Unggahan itu disampaikan akun Nona Ristin di grup Forum Rakyat Peduli Manggarai, menyusul pemberitaan soal dugaan keterlibatan Bupati Manggarai, Herybertus G.L. Nabit, dalam permintaan uang untuk menghentikan penyidikan proyek benih bawang merah.
Dalam unggahan itu, Nona Ristin melampirkan sejumlah tangkapan layar dan menyebut media Floresa.co—yang pertama kali menguak rekaman percakapan dugaan setoran uang ke jaksa—sebagai “media kampungan”, “tukang palak”, hingga “jurnalis sampah.”
ADVERTISEMENT
SCROLL TO RESUME CONTENT
Namun justru unggahan tersebut memicu gelombang komentar balasan dari pengguna Facebook lain. Di kolom komentar, warganet ramai-ramai membela media serta menyoroti sikap pemerintah daerah.
Respons Netizen
Seorang pengguna bernama Ferdy Ngarang menilai ungkapan Nona Ristin keliru arah dan justru menyinggung media yang independen.
“Lebih hina lagi media yg membela pemerintah. Namanya penjilat. Jilat-jilat dapat jabatan,” tulisnya.
Pengguna lain, Vitalis Djebarus, menyebut unggahan semacam ini justru memperlihatkan kegelisahan pemerintah daerah.
“Kalo ada postingan bgini, itu berarti Heri Nabit sudah ketar-ketir, posisinya sedang huru hara,” tulis Vitalis.
Ia menilai, respons kasar terhadap pemberitaan justru memperkuat persepsi publik soal adanya masalah serius dalam kasus tersebut.
Nada serupa datang dari pengguna bernama Antonius Rahu.
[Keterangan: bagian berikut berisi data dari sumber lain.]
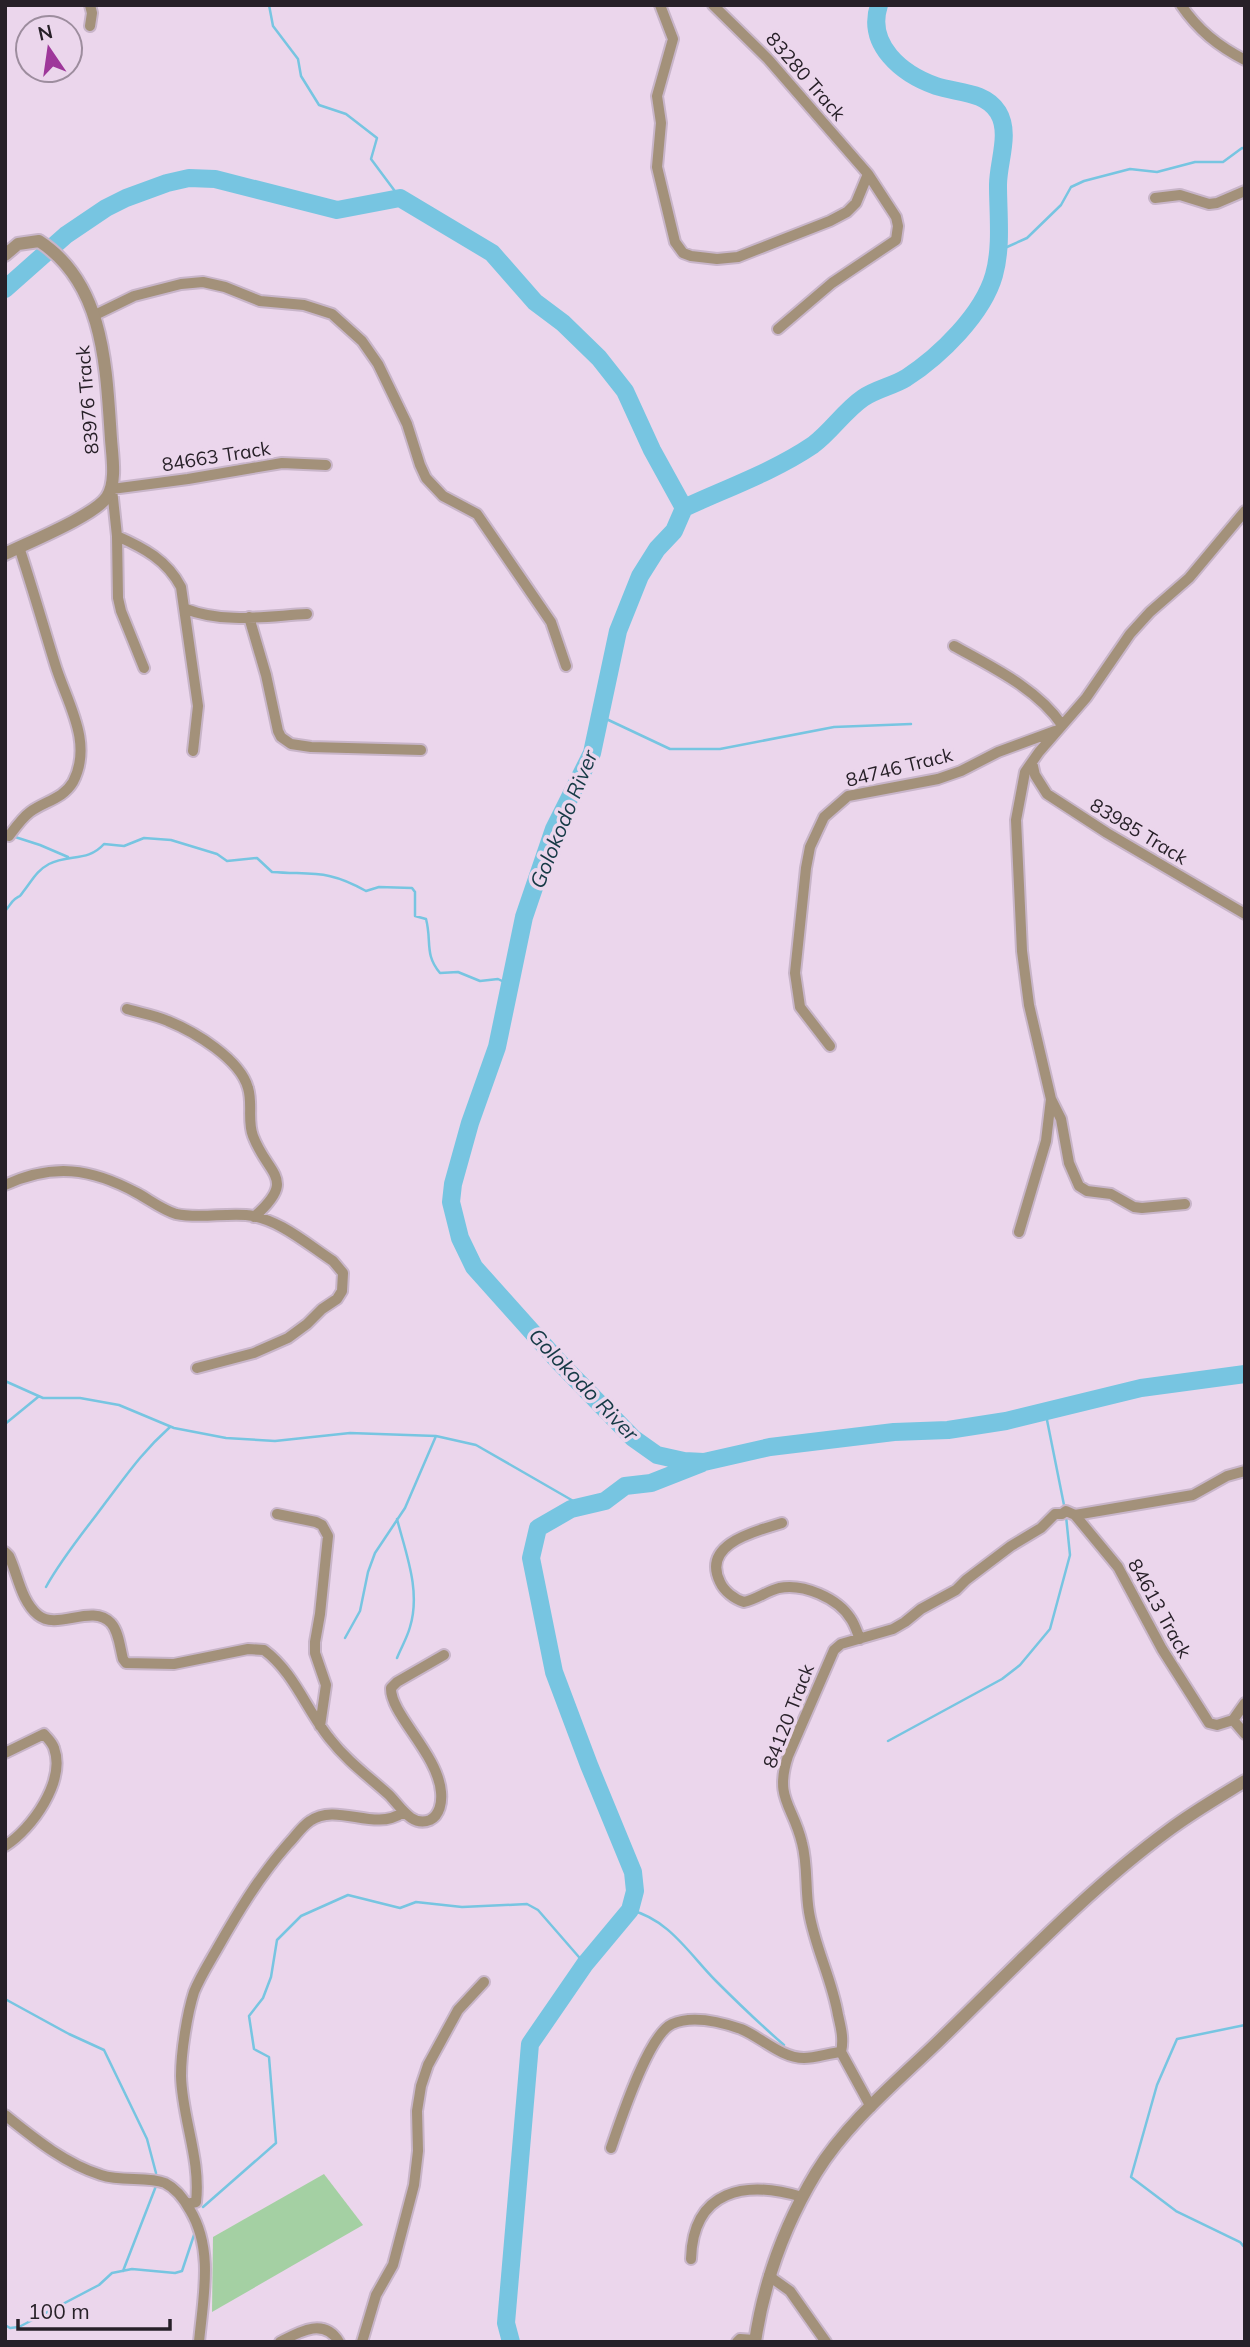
<svg xmlns="http://www.w3.org/2000/svg" width="1250" height="2347" viewBox="0 0 1250 2347" font-family="Mulish,sans-serif">
	<rect width="100%" height="100%" fill="#ebd6ec"/>
	<path fill="#a4d0a3" d="M324,2174L363,2225L212,2312L213,2237Z"/>
	<g fill="none" stroke-linecap="round" stroke-linejoin="round">
		<path stroke="#77c5e1" stroke-width="2.5" d="M269,5L273,26L298,59L301,76L319,105L346,114L377,138L371,159L400,198
			M998,251L1027,238L1061,205L1071,187L1084,181L1130,169L1157,172L1195,162H1223L1242,148L1245,149
			M600,716L670,749H720L834,727L911,724
			M12,836L40,845L68,857
			M5,911C9,907 11,902 15,899C23,893 17,900 23,892C32,881 36,871 49,864C69,854 88,862 104,844L124,846L144,838L171,840L217,854L227,861L257,858L272,872C313,875 327,869 366,891L379,887L412,888L415,892V916L426,919C432,941 424,954 440,973L458,972L480,981L498,979L510,985
			M5,1381L43,1398H80L119,1405L174,1428L226,1438L275,1441L350,1433L436,1436L476,1445L582,1506
			M1045,1410L1065,1510
			M5,1424L38,1397
			M46,1587C62,1558 83,1533 103,1506C126,1476 141,1453 170,1427
			M345,1638L360,1611L368,1572L375,1553L405,1508L436,1436
			M397,1658C401,1648 407,1638 410,1627C421,1591 406,1554 397,1519
			M888,1741L1002,1679L1020,1665L1050,1629L1070,1555L1066,1516
			M630,1910C669,1919 690,1955 716,1981C738,2003 761,2025 784,2045
			M5,1999L69,2034L104,2050L147,2139L156,2173
			M1245,2025L1177,2039L1157,2085L1131,2177L1176,2211L1240,2242L1245,2248
			M203,2207L276,2143L269,2057L254,2049L249,2016L263,1998L271,1977L277,1940L301,1916L348,1895L400,1908L416,1902L462,1907L527,1904L538,1910L585,1964
			M123,2271L156,2186
			M5,2325L10,2328L19,2327L99,2285L112,2273L132,2269L175,2273L182,2271L195,2232"/>
		<path stroke="#77c5e1" stroke-width="18" d="M5,289L66,235L106,208L126,198L167,183L189,178L215,179L337,210L400,198L492,253L535,302L563,323L599,358L625,391L652,450L684,508L674,531L657,549L640,576L618,631L592,753L554,829L524,917L497,1047L470,1123L453,1184L451,1202L460,1238L474,1267L559,1362L633,1438L657,1455L684,1461L704,1462L770,1447L894,1432L948,1430L1006,1421L1141,1388L1245,1374
			M684,508C727,488 773,472 813,445C831,432 844,411 863,398C876,389 893,386 906,378C940,356 983,314 994,275C1002,247 998,214 998,185C998,162 1011,133 998,112C985,91 957,93 936,86C902,74 866,45 879,5
			M511,2342L506,2323L530,2044L585,1964L630,1910L635,1891L633,1872L589,1765L554,1672L531,1558L538,1528L571,1509L605,1501L625,1486L651,1483L702,1463"/>
		<g stroke="#c8b5c9" stroke-width="14">
			<path id="minor" d="M90,5L92,13L90,26
				M660,5L673,39L657,96L661,123L657,167L675,242L683,253L691,256L717,259L738,257L830,221L847,212L856,203L868,174
				M713,5L768,59L868,174L896,217L898,226L896,240L832,283L778,329
				M1181,5C1198,30 1218,46 1245,60
				M1155,198L1180,195L1209,204L1217,203L1245,191
				M95,315L134,296L181,284L203,282L225,287L260,301L304,305L332,314L362,341L378,364L407,424L420,465L426,478L443,496L477,514L551,622L566,666
				M117,536C144,548 167,560 181,587L198,706L193,751
				M186,609C224,624 268,616 307,614
				M249,617L266,675L278,731L281,737L291,744L311,747L421,750
				M954,646C992,667 1038,689 1062,725
				M144,668L121,611L118,598L117,536L112,489L188,479L282,463L326,465
				M1032,762L1035,775L1047,794L1107,833L1245,914
				M9,836C15,828 22,818 30,812C45,801 63,799 73,782C94,742 66,701 55,664C43,625 32,586 19,547
				M127,1009C140,1013 155,1015 168,1021C195,1032 240,1059 248,1088C253,1104 247,1121 253,1136C268,1176 298,1178 254,1217
				M830,1046L800,1007L795,973L806,868L810,847L824,817L848,796L938,779L961,771L998,752L1055,731
				M1051,1099L1061,1119L1069,1163L1079,1186L1087,1191L1111,1194L1134,1207L1142,1208L1185,1204
				M5,1185C53,1163 91,1168 137,1193C150,1200 161,1209 176,1214C199,1219 223,1213 246,1215C278,1218 307,1244 333,1261L343,1273L342,1291L337,1299L322,1309L307,1324L288,1338L254,1353L197,1368
				M1019,1232L1046,1141L1051,1099L1029,1005L1022,951L1016,820L1025,772L1039,752L1086,698L1130,634L1150,612L1189,578L1245,511
				M277,1514L316,1522L322,1525L328,1536L320,1614L315,1642V1653L326,1685L320,1726
				M1075,1515L1193,1495L1227,1476L1245,1471
				M782,1523C757,1531 701,1543 720,1582C724,1591 734,1599 744,1602C757,1599 767,1591 779,1588C803,1583 838,1598 851,1619C855,1625 857,1632 860,1639
				M5,1552L9,1556C18,1575 21,1601 38,1615C57,1631 92,1603 111,1623C119,1632 120,1648 123,1659L126,1663L174,1664L248,1649L264,1650C294,1672 307,1711 330,1739C347,1761 368,1776 388,1794C399,1804 411,1828 430,1820C440,1815 442,1802 441,1792C438,1754 390,1714 391,1688L397,1682L444,1655
				M1245,1703L1233,1720L1245,1734
				M5,1753L44,1734C48,1739 52,1742 54,1748C66,1781 32,1829 5,1846
				M871,2107L841,2052C844,2039 841,2028 838,2015C832,1979 815,1948 809,1912C805,1889 808,1865 802,1843C793,1805 774,1799 788,1756L834,1650L841,1644L893,1629L905,1622L921,1609L956,1590L966,1580L1011,1546L1041,1528L1055,1514H1062L1066,1511L1075,1515L1118,1567L1162,1649L1209,1723L1217,1725L1233,1720
				M5,2115C35,2139 64,2163 101,2175C121,2182 148,2176 165,2183C177,2189 184,2199 190,2210C214,2250 203,2298 199,2342
				M611,2148C620,2122 648,2035 672,2024C692,2015 721,2022 741,2029C761,2037 781,2058 804,2058C816,2058 829,2053 841,2052
				M187,2204L196,2202C201,2159 182,2118 181,2076C181,2052 187,2014 194,1992C200,1977 209,1963 217,1949C238,1912 259,1877 288,1844C295,1837 301,1827 310,1821C337,1802 374,1832 402,1813
				M691,2259C693,2189 746,2180 802,2197
				M769,2276L790,2291L826,2342
				M280,2342C299,2332 324,2317 339,2342
				M362,2342L376,2295L393,2265L414,2185L418,2151L417,2111L421,2086L428,2065L458,2010L484,1982
				M737,2342L740,2339L755,2340"/>
		</g>
		<g stroke="#c8b5c9" stroke-width="16">
			<path id="tertiary" d="M5,255L18,244L39,241C105,284 106,368 111,439C112,455 117,482 107,497C94,516 29,542 5,554
				M755,2342C764,2281 784,2226 816,2173C848,2121 899,2080 942,2038C1015,1967 1087,1890 1169,1830C1193,1812 1219,1797 1245,1781"/>
		</g>
		<use href="#minor" stroke="#a3917a" stroke-width="10"/>
		<use href="#tertiary" stroke="#a3917a" stroke-width="12"/>
	</g>
	<g text-anchor="middle" dominant-baseline="central" stroke-width="7" stroke-linejoin="round" paint-order="stroke">
		<g font-size="19" fill="#272028" stroke="#ebd6ec">
			<text transform="translate(806 76) rotate(49)">83280 Track</text>
			<text transform="translate(87 400) rotate(-95)">83976 Track</text>
			<text transform="translate(216 456) rotate(-9)">84663 Track</text>
			<text transform="translate(899 767) rotate(-14)">84746 Track</text>
			<text transform="translate(1139 831) rotate(31)">83985 Track</text>
			<text transform="translate(1160 1608) rotate(61)">84613 Track</text>
			<text transform="translate(788 1716) rotate(-69)">84120 Track</text>
		</g>
		<g font-size="21" font-style="italic" fill="#153945" stroke="#ebd6ec">
			<text transform="translate(563 819) rotate(-68)">Golokodo River</text>
			<text transform="translate(584 1384) rotate(46)">Golokodo River</text>
		</g>
	</g>
	<rect width="1250" height="2347" fill="none" stroke="#272028" stroke-width="14"/>
	<g transform="translate(49 49) rotate(347)"><circle r="33" fill="#ebd6ec" stroke="#9d8d9e" stroke-width="2"/>
	<path d="M0-5L12 26L0 18L-12 26Z" fill="#9e379a"/>
	<text y="-10" font-size="19" font-weight="bold" text-anchor="middle" fill="#272028">N</text>
	</g>
	<path d="M18 2319v10h152v-10" fill="none" stroke="#272028" stroke-width="3.5"/>
	<text x="28" y="2319" font-size="21" fill="#272028" stroke="#ebd6ec" stroke-width="5" paint-order="stroke">100 m</text>
</svg>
“Kalau ada wartawan dan media yang pasang badan dan selalu bela pemerintah demi isi perut, saya pikir lebih bobrok,” ucapnya.
Sebagian netizen juga menyerang balik pembuat unggahan. Akun Abriel Piter Djehatu menyindir:
“Kalau yang posting ini adalah sampah dan penjilat pastinya karena menggunakan akun palsu.”